EXTRAIT DE PAGE:

Blaise Cendrars

Blaise Cendrars, la légende bourlingueuse par Patrice Delbourg et Eric Cénat.

 

  Il se passe toujours quelque chose à Paris, et souvent tout près de chez soi !

cendrars Ce soir-là, à la Mairie du deuxième arrondissement, La Scène du Balcon qui, depuis dix ans, propage la littérature dans le quartier, nous proposait, dans le cadre d’une lectothèque idéale,* de bourlinguer dans l’œuvre multiforme de Blaise Cendrars.
Patrice Delbourg, poète, membre de l’émission de France-Culture,Les Papous dans la tête, lit des extraits de la biographie qu’il lui a consacrée, coiffé d’un galurin digne de son modèle.
En écho, Eric Cénat donne voix aux textes de Cendrars, témoins d’une vie personnelle et littéraire aventureuses.
Les mots de Cendrars et ceux de Delbourg se mêlent intimement, tandis que défilent sur un écran les portraits que peintres et photographes ont faits de l’écrivain suisse,
né à La Chaux-de-Fonds en 1887. Louis Sauser, qui courut le monde, fut naturalisé français, et mourut à Paris  en 1961.
De cet exercice d’admiration composé avec brio, Delbourg privilégie pour le public des détails marquants comme l’Alpha Roméo du poète.
« Dans le coffre de son bolide (…), le poète allumé trimballe dix caisses de livres immensément lourdes, avec, notamment, Nerval, Huysmans, Villon et Rémy de Gourmont. Quand il se trouve en transit maritime, ces livres chéris lui coûtent une fortune en transport. Il relève aussi le contraste entre l’apparence physique de l’auteur, sa mine vaguement patibulaire de maraudeur rastaquouère à l’expression gouailleuse, brute de fonderie, et son écriture, si pure, si limpide, si tendue et si intense d’émotion charmeuse. Delbourg attire aussi l’attention sur la ressemblance de son chien Wagon-Lit avec un Cendrars vieillissant.

DONNÉES FOURNIES:
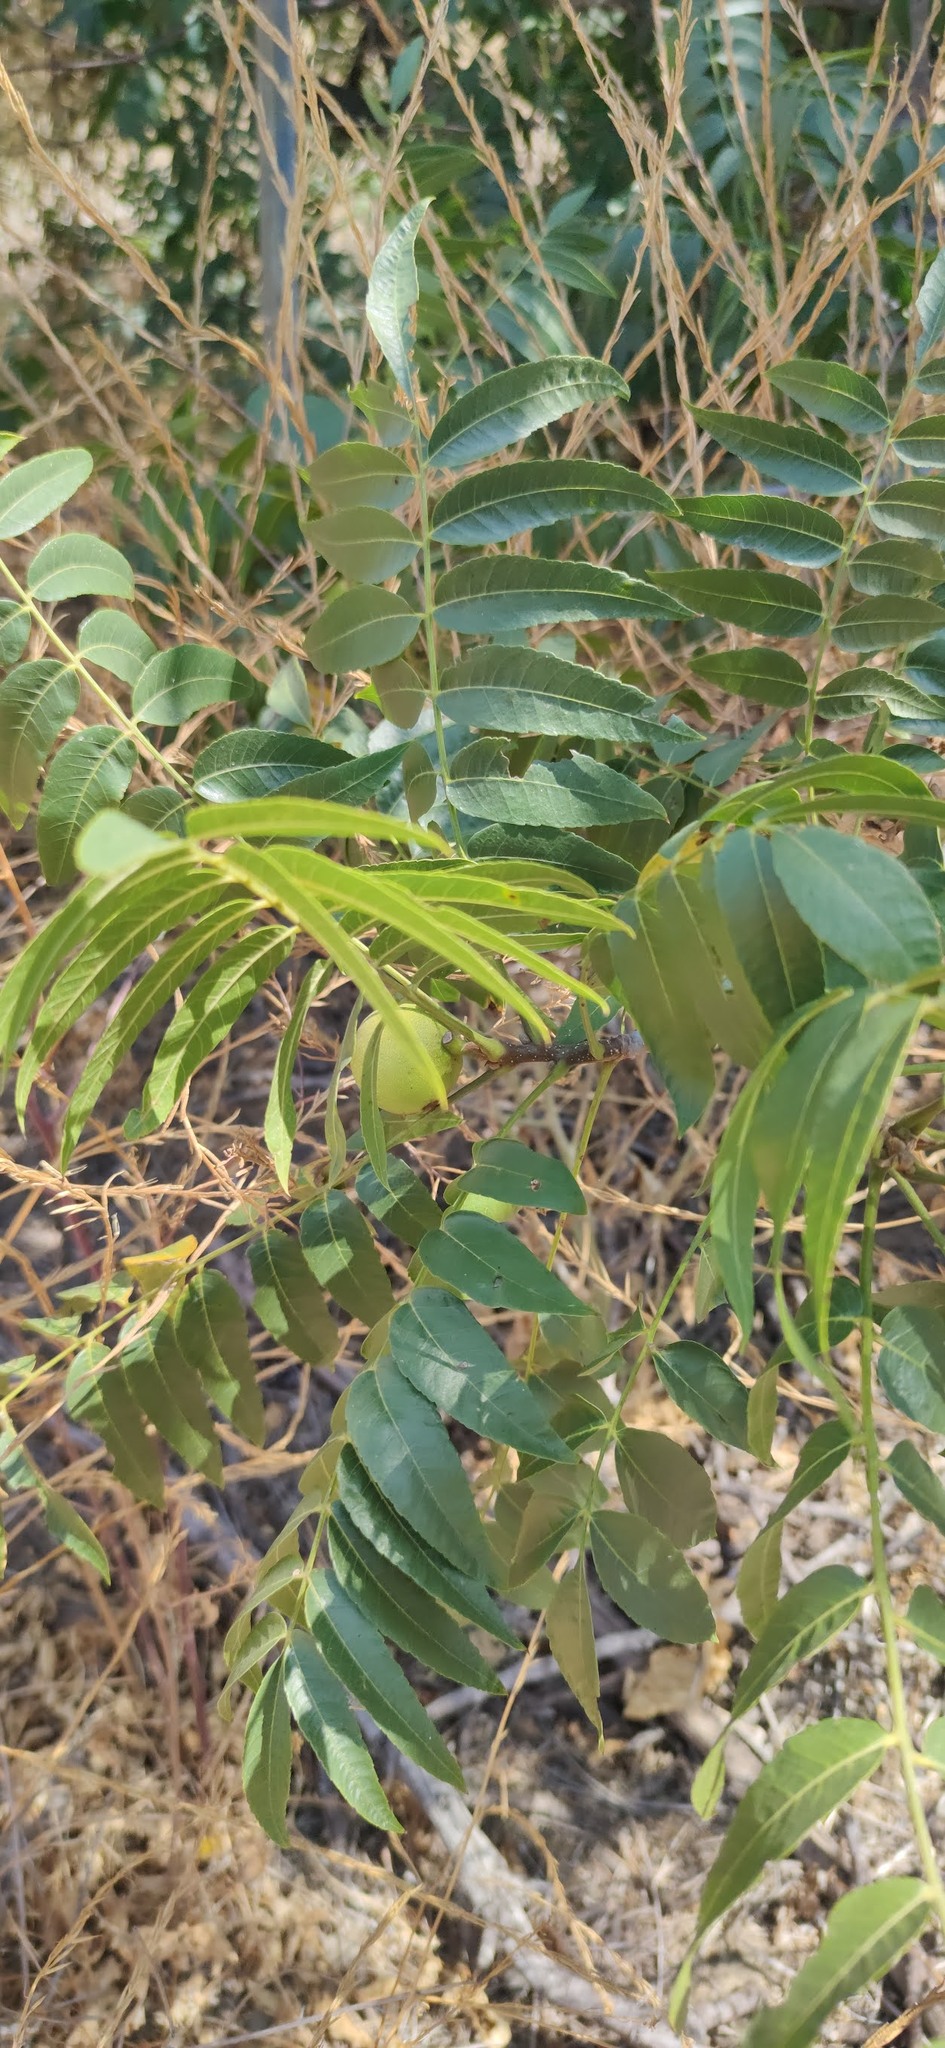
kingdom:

CONSIGNE:
Citez le passage de l'extrait sur Blaise Cendrars qui va de « Il se passe » jusqu'à « de son modèle. » inclus.

RÉPONSE RÉDIGÉE:
Il se passe toujours quelque chose à Paris, et souvent tout près de chez soi !

cendrars Ce soir-là, à la Mairie du deuxième arrondissement, La Scène du Balcon qui, depuis dix ans, propage la littérature dans le quartier, nous proposait, dans le cadre d’une lectothèque idéale,* de bourlinguer dans l’œuvre multiforme de Blaise Cendrars.
Patrice Delbourg, poète, membre de l’émission de France-Culture,Les Papous dans la tête, lit des extraits de la biographie qu’il lui a consacrée, coiffé d’un galurin digne de son modèle.